── MATERIAL FOR THIS EXERCISE

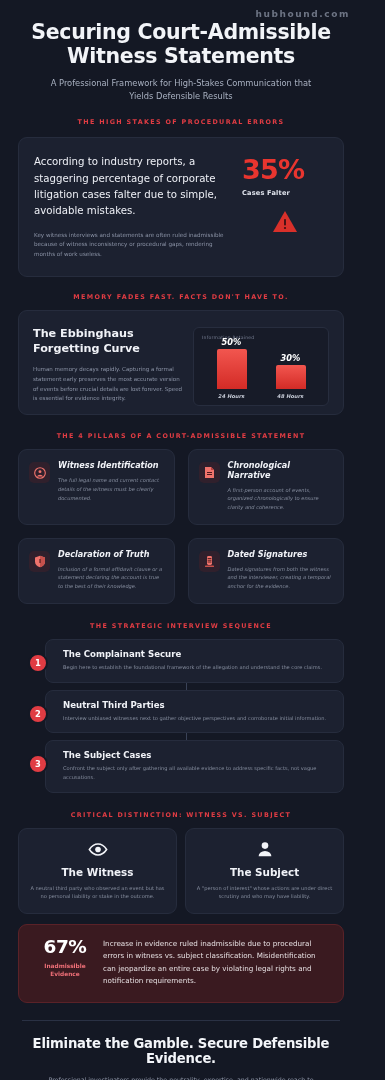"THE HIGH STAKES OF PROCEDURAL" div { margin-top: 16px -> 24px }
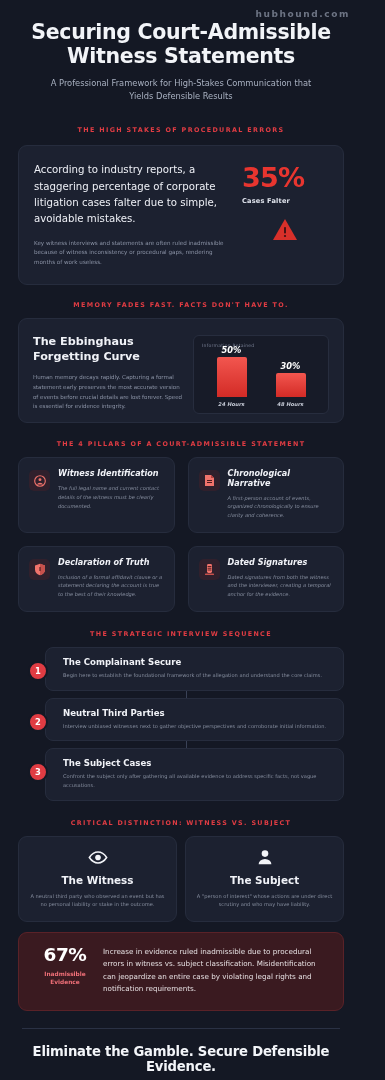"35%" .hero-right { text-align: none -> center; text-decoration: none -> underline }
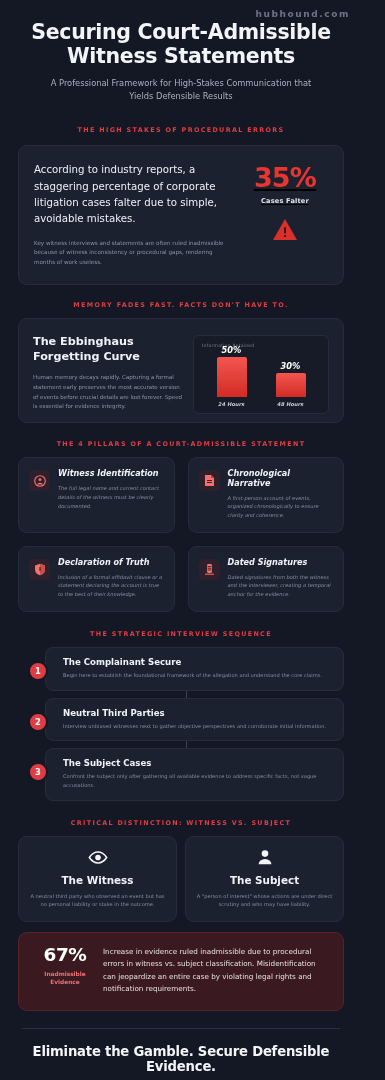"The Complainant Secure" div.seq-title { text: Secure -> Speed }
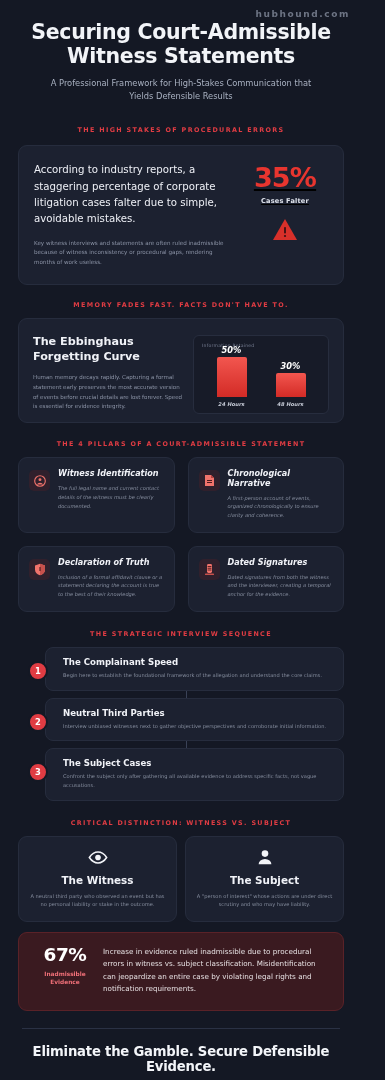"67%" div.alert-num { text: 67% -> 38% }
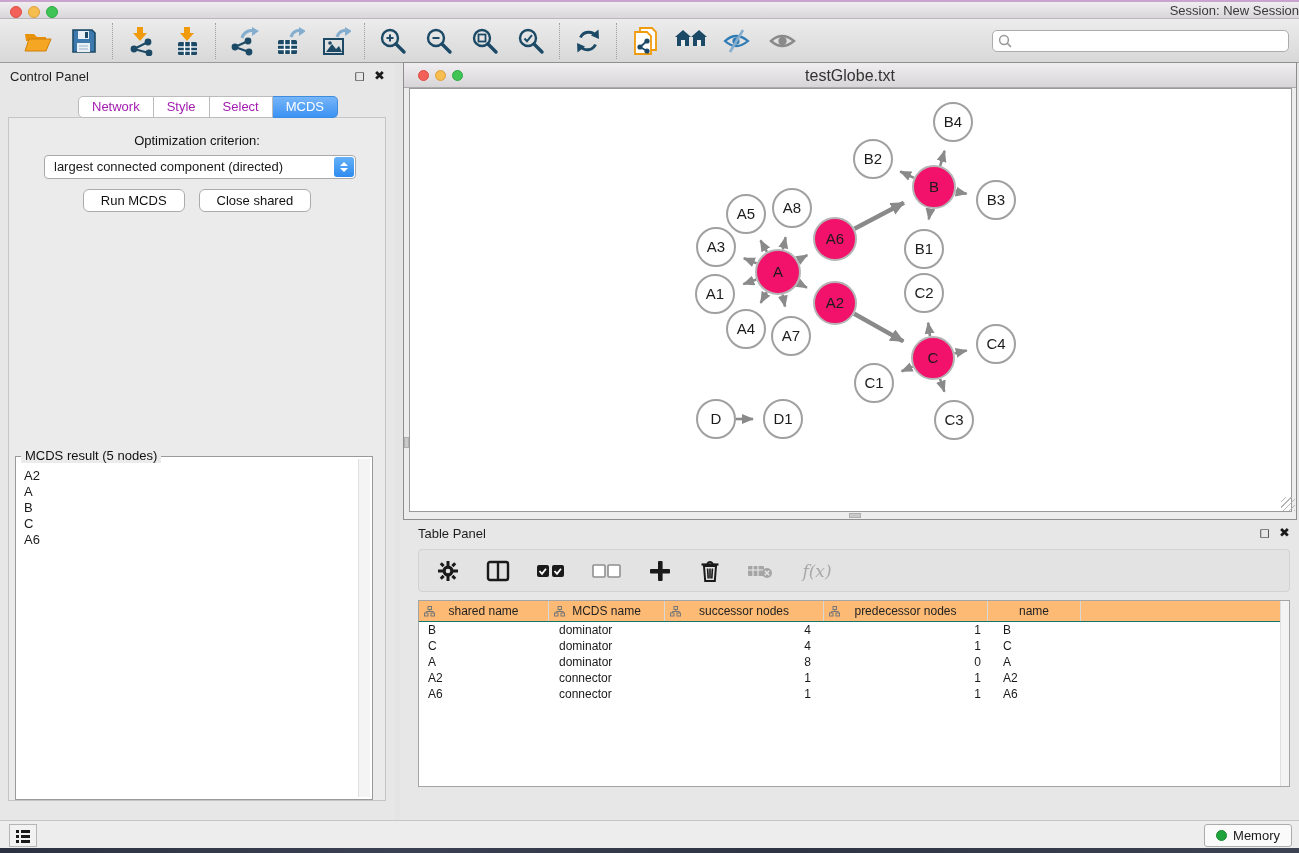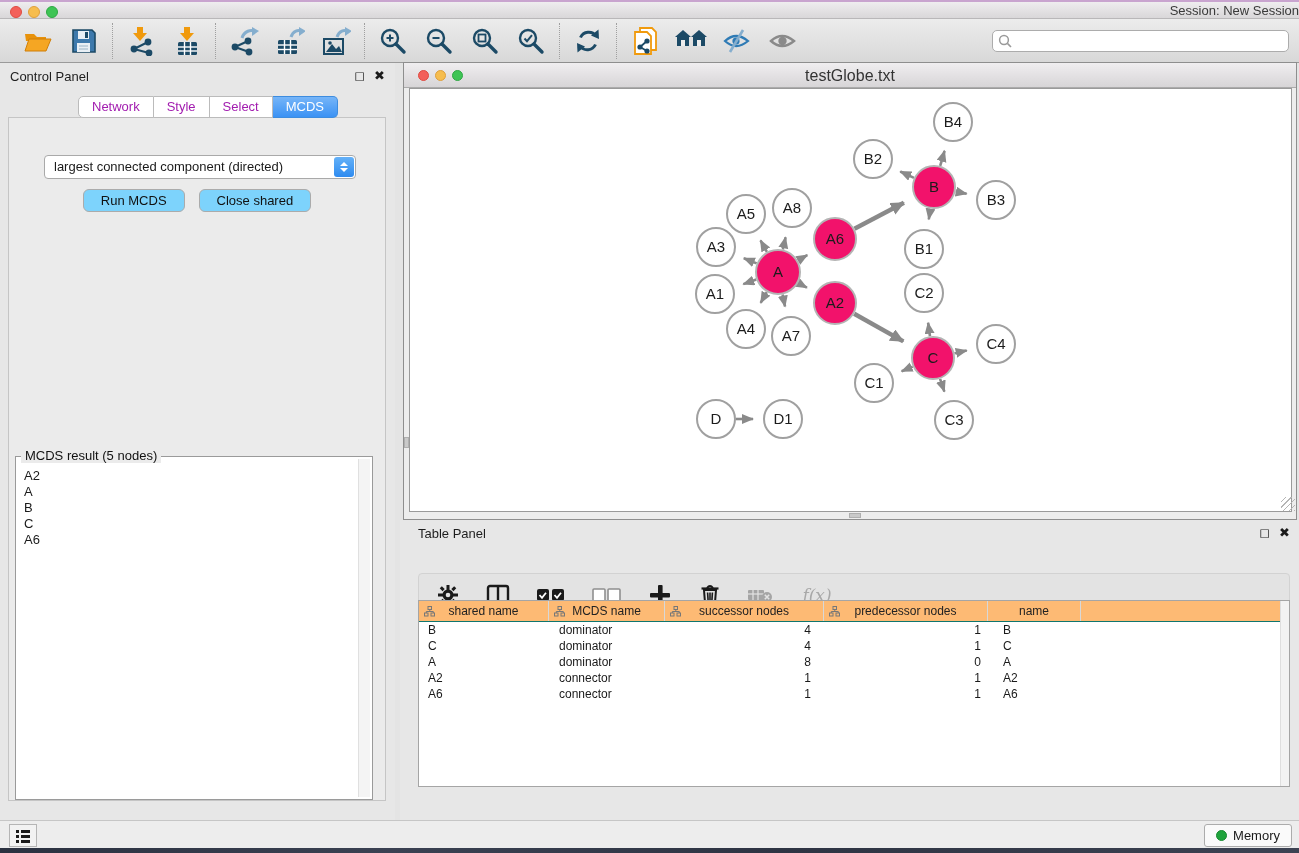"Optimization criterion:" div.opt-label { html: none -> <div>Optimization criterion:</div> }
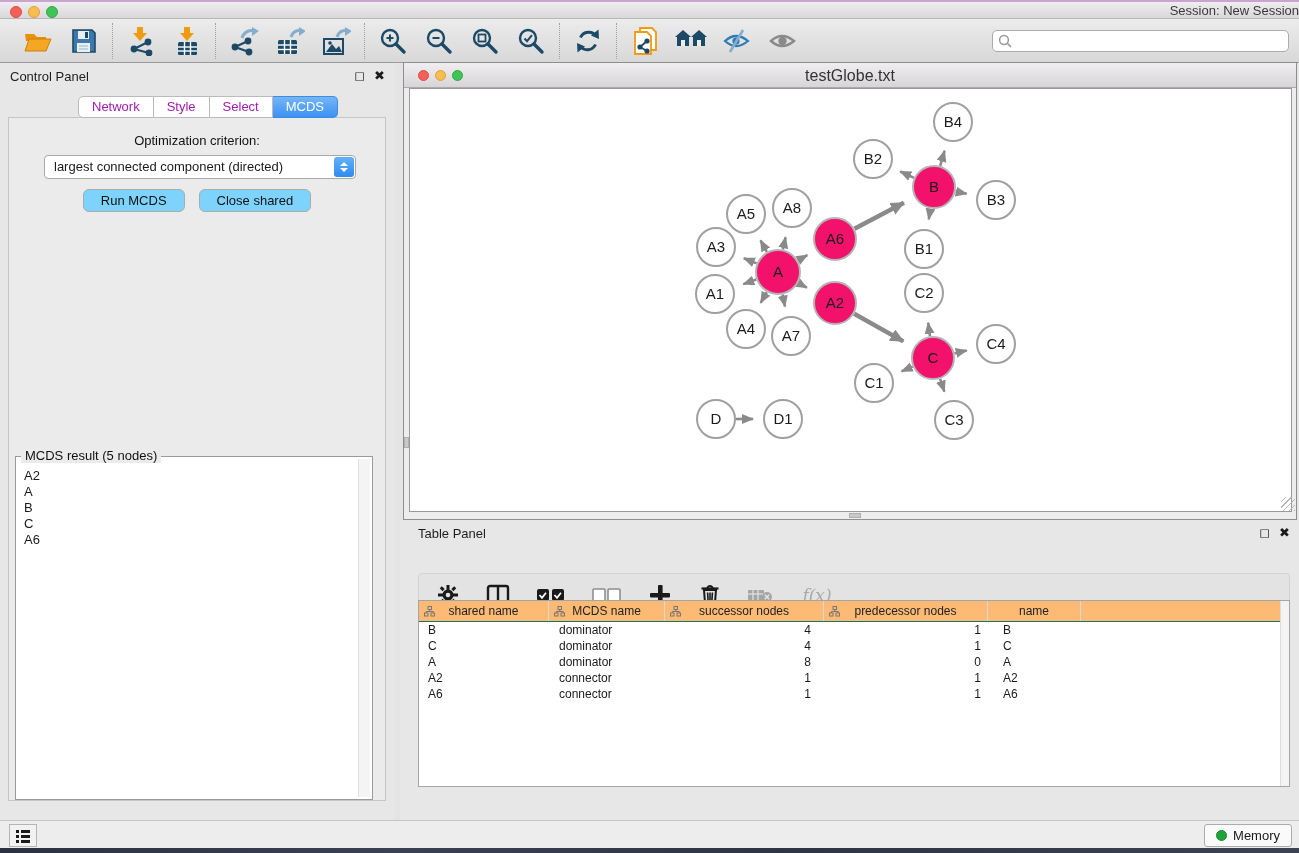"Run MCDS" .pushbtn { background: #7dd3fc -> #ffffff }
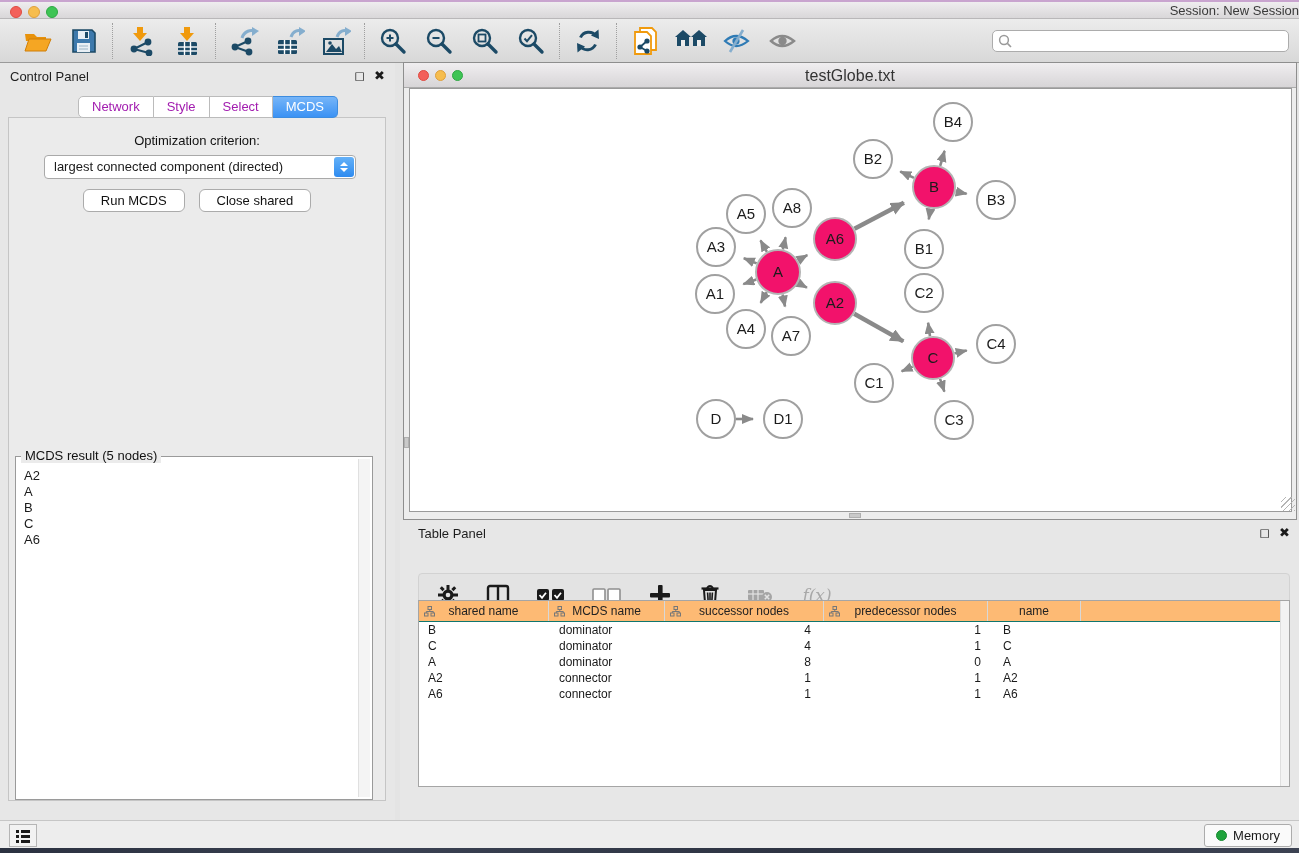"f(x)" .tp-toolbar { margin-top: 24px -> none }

────

**TASK DIRECTIONS**
All of the entries, apart from the pictures, must be returned exactly.

**OUTPUT FOR THIS TASK**
"THE HIGH STAKES OF PROCEDURAL" div { margin-top: 16px -> 24px }
"35%" .hero-right { text-align: none -> center; text-decoration: none -> underline }
"The Complainant Secure" div.seq-title { text: Secure -> Speed }
"67%" div.alert-num { text: 67% -> 38% }
"Optimization criterion:" div.opt-label { html: none -> <div>Optimization criterion:</div> }
"Run MCDS" .pushbtn { background: #7dd3fc -> #ffffff }
"f(x)" .tp-toolbar { margin-top: 24px -> none }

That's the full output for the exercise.